● **Exercise text**:
● ● ● ● ● ● ●

Ultrasound is the first-line screening strategy for scrotal diseases. AP is a current ultrasound microvascular imaging technique that does not require the use of contrast agents. It is easy to master and suitable for incorporation into routine clinical workflow. In this study, we found AP to be effective in assessing the microvascular status of the testis in obese men. A testicular UMVD of less than 19.25 /cm2 in obese men is highly suggestive of spermatogenic dysfunction. The results of this study provide a basis for further accurate diagnosis and standardized treatment of testicular microcirculatory disorders in obese men.

● ● ● ● ● ● ●

● **Activity 1**: In the passage on testicular ultrasound imaging in obese men, what testicular UMVD value is highly suggestive of spermatogenic dysfunction?
● **Activity 2**: Repeat everything in the passage on testicular ultrasound imaging from "Ultrasound is the" down to "disorders in obese men.".
● **Activity 3**: Write the next part of the passage on testicular ultrasound imaging in obese men, picking up after its last sentence.

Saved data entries
● ● ● ● ● ● ●

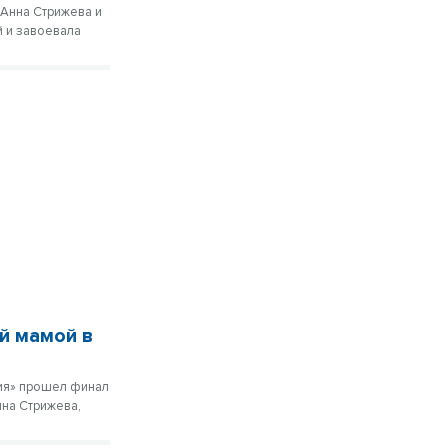
 Анна Стрижева и
й и завоевала
й мамой в
зия» прошел финал
нна Стрижева,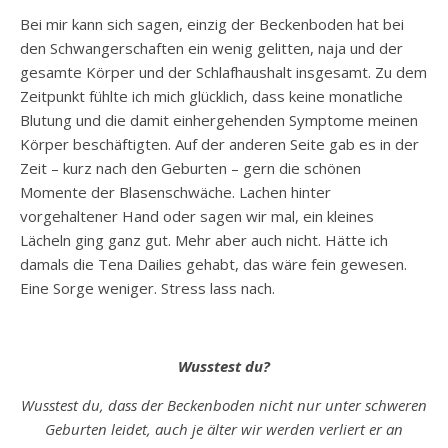
Bei mir kann sich sagen, einzig der Beckenboden hat bei
den Schwangerschaften ein wenig gelitten, naja und der
gesamte Körper und der Schlafhaushalt insgesamt. Zu dem
Zeitpunkt fühlte ich mich glücklich, dass keine monatliche
Blutung und die damit einhergehenden Symptome meinen
Körper beschäftigten. Auf der anderen Seite gab es in der
Zeit – kurz nach den Geburten – gern die schönen
Momente der Blasenschwäche. Lachen hinter
vorgehaltener Hand oder sagen wir mal, ein kleines
Lächeln ging ganz gut. Mehr aber auch nicht. Hätte ich
damals die Tena Dailies gehabt, das wäre fein gewesen.
Eine Sorge weniger. Stress lass nach.
Wusstest du?
Wusstest du, dass der Beckenboden nicht nur unter schweren
Geburten leidet, auch je älter wir werden verliert er an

● ● ● ● ● ● ●

● **Answer box 1**: A testicular UMVD of less than 19.25 /cm2.

● **Answer box 2**:
Ultrasound is the first-line screening strategy for scrotal diseases. AP is a current ultrasound microvascular imaging technique that does not require the use of contrast agents. It is easy to master and suitable for incorporation into routine clinical workflow. In this study, we found AP to be effective in assessing the microvascular status of the testis in obese men. A testicular UMVD of less than 19.25 /cm2 in obese men is highly suggestive of spermatogenic dysfunction. The results of this study provide a basis for further accurate diagnosis and standardized treatment of testicular microcirculatory disorders in obese men.

● **Answer box 3**:
This study has some shortcomings. First, as a new imaging technique, AP is highly sensitive to low-velocity blood flow. However, in the absence of contrast, AP cannot dynamically visualize blood flow in and out of the testis, nor can it adequately show the vascular structure and distribution of testicular capillaries. Ultra-low velocity blood flow cannot be visualized when the blood velocity is significantly below the velocity range recognized by the AP. If the color gain is increased excessively to observe ultra-low velocity blood flow, noise artifacts can occur. Second, the gold standard for assessing microvascular status is the pathological microvascular density. Harvesting testicular tissue from participants would not be ethical. Therefore, the UMVD derived from AP cannot be compared with histological microvascular densities. Finally, although the study included a large number of participants, the number of obese participants was relatively small. Further studies with larger sample sizes are needed.
This study showed that obese participants with oligozoospermia and NOA had a significantly lower UMVD. If the testicular UMVD in obese men was below 19.25 / cm2, this was highly suggestive of spermatogenic dysfunction. Our findings suggest that microcirculatory disorders play an essential role in the development of spermatogenic dysfunction in obese men. AP should be used routinely to screen testicular microcirculation in obese men and to identify those who may benefit from microcirculation improvement therapy.